One part of the solution would be something like the “NUFA” (Non Uniform File Access) feature that GlusterFS used to have, but which has been deprecated since “DHT” replaced “unify” before I was even seriously involved with the project. The idea behind NUFA was to create files locally whenever possible, and write to those local files instead of via the “normal” kind of distribution. That sounds ideal except that as soon as you add replication you’re writing remotely again, so NUFA’s not doing anything for you . . . or is it? It’s making sure one copy of the file is local. What if we could make that the only copy initially, so that we only do local writes in the main I/O path, but with some control over how long it takes before that data does get replicated somewhere else? That’s where my bypass translator comes in. It’s not production quality yet, but it basically fits the bill of setting up two replicas and then populating only one. Since it works with the regular AFR translator, you can then use regular self-heal to propagate the changes to another replica. With self-heal becoming more precise, thanks to lots of hard work by other members of the GlusterFS team, this will soon be a pretty efficient process. The only thing you lose is strict ordering. Thus, you might not want to do this for parallel applications that depend on such ordering but it’s probably fine for sharing on the time scale of a person working on one workstation before lunch and a different one after. Your I/O flow would be something like this:

  • User at workstation A creates a new file and writes data into it. The file is actually created on A and B, but the data is only written into A (with all of the pending flags set so AFR knows that B needs an update).
  • Every ten minutes, a job runs that “self-heals” partially written files from A to B, A to C, or in any other case where A shares a replica set with one of the other workstations.
  • The same user subsequently sits down at workstation C and reads the same file. It’s read from A and/or B, which is unfortunate, but that’s a case where we can deploy caching to remove some of the sting.

If a user gets up and moves immediately to another workstation, they might see stale data. If they then start modifying the same files from the new workstation, split-brain problems could result. Similarly, if a failure happens on A before a new file has been propagated to B, then that file’s actual contents will be unavailable until A (or at least the relevant disk from A) comes back.
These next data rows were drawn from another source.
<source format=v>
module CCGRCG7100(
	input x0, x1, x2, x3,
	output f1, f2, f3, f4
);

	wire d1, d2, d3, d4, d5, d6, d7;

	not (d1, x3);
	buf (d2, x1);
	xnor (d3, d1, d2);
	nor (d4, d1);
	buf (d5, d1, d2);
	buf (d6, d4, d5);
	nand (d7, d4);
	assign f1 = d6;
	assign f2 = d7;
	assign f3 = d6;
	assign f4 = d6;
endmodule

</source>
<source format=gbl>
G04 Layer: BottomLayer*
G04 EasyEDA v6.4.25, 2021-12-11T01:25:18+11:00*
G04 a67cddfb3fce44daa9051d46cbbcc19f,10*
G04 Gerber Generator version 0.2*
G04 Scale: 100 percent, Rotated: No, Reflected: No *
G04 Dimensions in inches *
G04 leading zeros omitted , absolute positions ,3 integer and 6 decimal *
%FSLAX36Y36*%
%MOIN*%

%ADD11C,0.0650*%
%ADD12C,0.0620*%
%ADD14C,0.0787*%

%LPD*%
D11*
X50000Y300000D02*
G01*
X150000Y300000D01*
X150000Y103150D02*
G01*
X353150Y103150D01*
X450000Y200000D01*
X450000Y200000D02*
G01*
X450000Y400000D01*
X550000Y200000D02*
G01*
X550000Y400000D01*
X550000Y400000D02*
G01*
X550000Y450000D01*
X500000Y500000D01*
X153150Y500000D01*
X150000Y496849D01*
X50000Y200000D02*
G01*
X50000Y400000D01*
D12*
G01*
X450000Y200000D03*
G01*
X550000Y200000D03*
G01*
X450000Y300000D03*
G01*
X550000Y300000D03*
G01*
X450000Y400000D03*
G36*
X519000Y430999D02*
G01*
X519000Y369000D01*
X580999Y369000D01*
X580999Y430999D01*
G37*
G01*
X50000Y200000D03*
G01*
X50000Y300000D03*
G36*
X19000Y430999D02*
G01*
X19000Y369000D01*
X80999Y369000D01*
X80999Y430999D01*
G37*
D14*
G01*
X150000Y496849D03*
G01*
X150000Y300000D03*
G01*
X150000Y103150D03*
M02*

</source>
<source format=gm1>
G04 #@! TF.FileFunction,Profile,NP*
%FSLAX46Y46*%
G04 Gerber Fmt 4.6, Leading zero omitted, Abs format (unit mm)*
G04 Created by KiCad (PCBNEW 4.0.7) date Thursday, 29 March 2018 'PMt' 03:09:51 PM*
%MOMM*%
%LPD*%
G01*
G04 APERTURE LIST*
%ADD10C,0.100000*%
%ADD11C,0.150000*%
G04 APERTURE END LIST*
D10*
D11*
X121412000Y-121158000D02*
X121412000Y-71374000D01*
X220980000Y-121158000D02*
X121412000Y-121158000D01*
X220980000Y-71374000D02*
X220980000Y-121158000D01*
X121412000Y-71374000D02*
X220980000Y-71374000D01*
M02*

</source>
These might be absolute show-stoppers for most people. On the other hand, I could see using something like this myself e.g. between my work machine, my home machine, one or more laptops, and my general-purpose server at Rackspace. On the third hand, maybe I’ll just wait until I have a chance to work on my personal Patch Based Filesystem project which would handle this exact use case even better.
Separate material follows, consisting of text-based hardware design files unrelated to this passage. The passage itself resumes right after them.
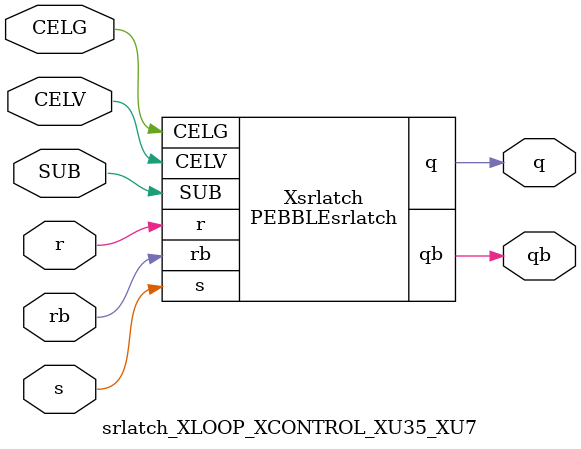
<source format=v>



module PEBBLEsrlatch ( q, qb, CELG, CELV, SUB, r, rb, s );

  input CELV;
  input s;
  output q;
  input rb;
  input r;
  input SUB;
  input CELG;
  output qb;
endmodule

//Celera Confidential Do Not Copy srlatch_XLOOP_XCONTROL_XU35_XU7
//Celera Confidential Symbol Generator
//SR Latch
module srlatch_XLOOP_XCONTROL_XU35_XU7 (CELV,CELG,s,r,rb,q,qb,SUB);
input CELV;
input CELG;
input s;
input r;
input rb;
input SUB;
output q;
output qb;

//Celera Confidential Do Not Copy srlatch
PEBBLEsrlatch Xsrlatch(
.CELV (CELV),
.r (r),
.s (s),
.q (q),
.qb (qb),
.rb (rb),
.SUB (SUB),
.CELG (CELG)
);
//,diesize,PEBBLEsrlatch

//Celera Confidential Do Not Copy Module End
//Celera Schematic Generator
endmodule

</source>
As a further optimization, the system could detect reads and/or existing-file writes at C for files living on A and B, then start pro-actively relocating related files so that one copy is at C. Ideally, this would mean adding a replica at C (turning two-way replication into three-way) and then deleting the replica at A or B (going back to two-way) so that data protection is maintained throughout. Unfortunately, current GlusterFS replication doesn’t offer this kind of flexibility to change replication levels on a per-file or temporary basis. We don’t have the detection of changes to trigger this migration, or the policy to identify related files, so this is all clearly in the future anyway. However, it’s a direction we could go, step by incremental step, providing at least a little bit of additional value to at least a few users each time.